A circa ottanta giorni dall’apertura dei Giochi del Mediterraneo, siamo entrati nella fase decisiva: quella “dell’ultimo miglio”. È il momento in cui ogni sforzo deve convergere per mettere Taranto nelle condizioni di decoro e accoglienza tali da essere apprezzata come merita su un palcoscenico internazionale.
Così il primo cittadino, nella nota.
Il Comune – fa sapere -ha fatto fino in fondo la propria parte. Basta saper leggere un bilancio per comprendere con chiarezza l’impegno concreto, le scelte compiute e le risorse messe in campo per accompagnare questo grande evento.
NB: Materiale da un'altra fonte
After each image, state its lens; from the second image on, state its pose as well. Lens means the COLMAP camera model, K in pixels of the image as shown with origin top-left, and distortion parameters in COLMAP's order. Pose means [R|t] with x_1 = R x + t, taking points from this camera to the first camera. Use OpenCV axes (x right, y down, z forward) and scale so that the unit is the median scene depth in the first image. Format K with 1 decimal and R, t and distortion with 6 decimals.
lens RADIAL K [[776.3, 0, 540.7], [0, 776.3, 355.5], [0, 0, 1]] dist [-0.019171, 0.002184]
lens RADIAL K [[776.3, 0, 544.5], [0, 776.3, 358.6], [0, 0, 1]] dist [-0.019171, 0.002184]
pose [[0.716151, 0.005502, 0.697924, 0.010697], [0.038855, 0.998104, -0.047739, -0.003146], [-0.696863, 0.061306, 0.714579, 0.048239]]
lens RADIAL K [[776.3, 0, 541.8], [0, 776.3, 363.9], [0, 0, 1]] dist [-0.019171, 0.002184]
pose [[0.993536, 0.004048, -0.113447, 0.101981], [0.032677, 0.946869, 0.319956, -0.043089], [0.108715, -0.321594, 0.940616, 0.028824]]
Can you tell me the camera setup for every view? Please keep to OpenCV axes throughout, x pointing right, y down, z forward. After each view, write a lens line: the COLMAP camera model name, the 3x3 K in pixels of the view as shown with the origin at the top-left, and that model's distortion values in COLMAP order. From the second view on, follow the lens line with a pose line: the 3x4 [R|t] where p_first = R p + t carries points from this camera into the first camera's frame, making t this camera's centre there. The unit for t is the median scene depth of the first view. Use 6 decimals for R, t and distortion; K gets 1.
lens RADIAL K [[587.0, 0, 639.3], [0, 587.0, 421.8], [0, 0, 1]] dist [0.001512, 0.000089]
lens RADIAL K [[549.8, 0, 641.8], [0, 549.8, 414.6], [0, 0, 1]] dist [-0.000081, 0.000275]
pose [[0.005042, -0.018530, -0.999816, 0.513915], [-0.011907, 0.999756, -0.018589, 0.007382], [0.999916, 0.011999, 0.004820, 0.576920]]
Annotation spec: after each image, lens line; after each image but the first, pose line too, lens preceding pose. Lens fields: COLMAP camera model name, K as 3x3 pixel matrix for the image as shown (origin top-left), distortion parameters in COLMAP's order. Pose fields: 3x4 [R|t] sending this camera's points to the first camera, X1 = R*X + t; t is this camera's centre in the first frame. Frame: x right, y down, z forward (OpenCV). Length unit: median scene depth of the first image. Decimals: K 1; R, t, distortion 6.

Oggi, però – aggiunge – è arrivato il momento della verità e della responsabilità collettiva. I Giochi non sono di qualcuno: sono di tutti. E la loro migliore riuscita dipenderà solo dalla capacità di ciascuno di assumersi fino in fondo il proprio ruolo. Per questo rivolgo un appello forte: usciamo dalle polemiche sterili, dalle ricostruzioni di comodo e dalla logica, francamente miope, di volersi intestare meriti o scaricare colpe. I Giochi sono una sfida che appartiene a tutti, e davanti a un appuntamento di questa portata, continuare con il rimpallo delle responsabilità rischia di essere non solo inutile, ma dannoso per l’immagine della città e del Paese.
“Ritiriamo le “armi” della contrapposizione politica: questo è il tempo delle scelte concrete. Taranto ha già dato prova di serietà istituzionale, ora è necessario che lo stesso livello di impegno e determinazione si registri da parte di tutti gli attori coinvolti.
È evidente che servono risorse certe e interventi immediati per completare le opere e garantire le migliori condizioni di decoro urbano. Sono fiducioso che il Governo saprà, nel brevissimo tempo possibile, trovare una sintesi concreta per incardinare i fondi e renderli immediatamente spendibili. È chiaro a tutti, però, che i tempi stringono e che non possiamo più permetterci esitazioni: occorre decidere, programmare e realizzare rapidamente”
Taranto – conclude – chiede una sola cosa, di non essere lasciata sola proprio nel momento più delicato. Lavoriamo, insieme, per raggiungere l’obiettivo comune: realizzare un grande evento capace di raccontare al mondo Taranto, la Puglia e l’Italia intera. Su questo dobbiamo essere tutti uniti. Il resto, oggi, è secondario.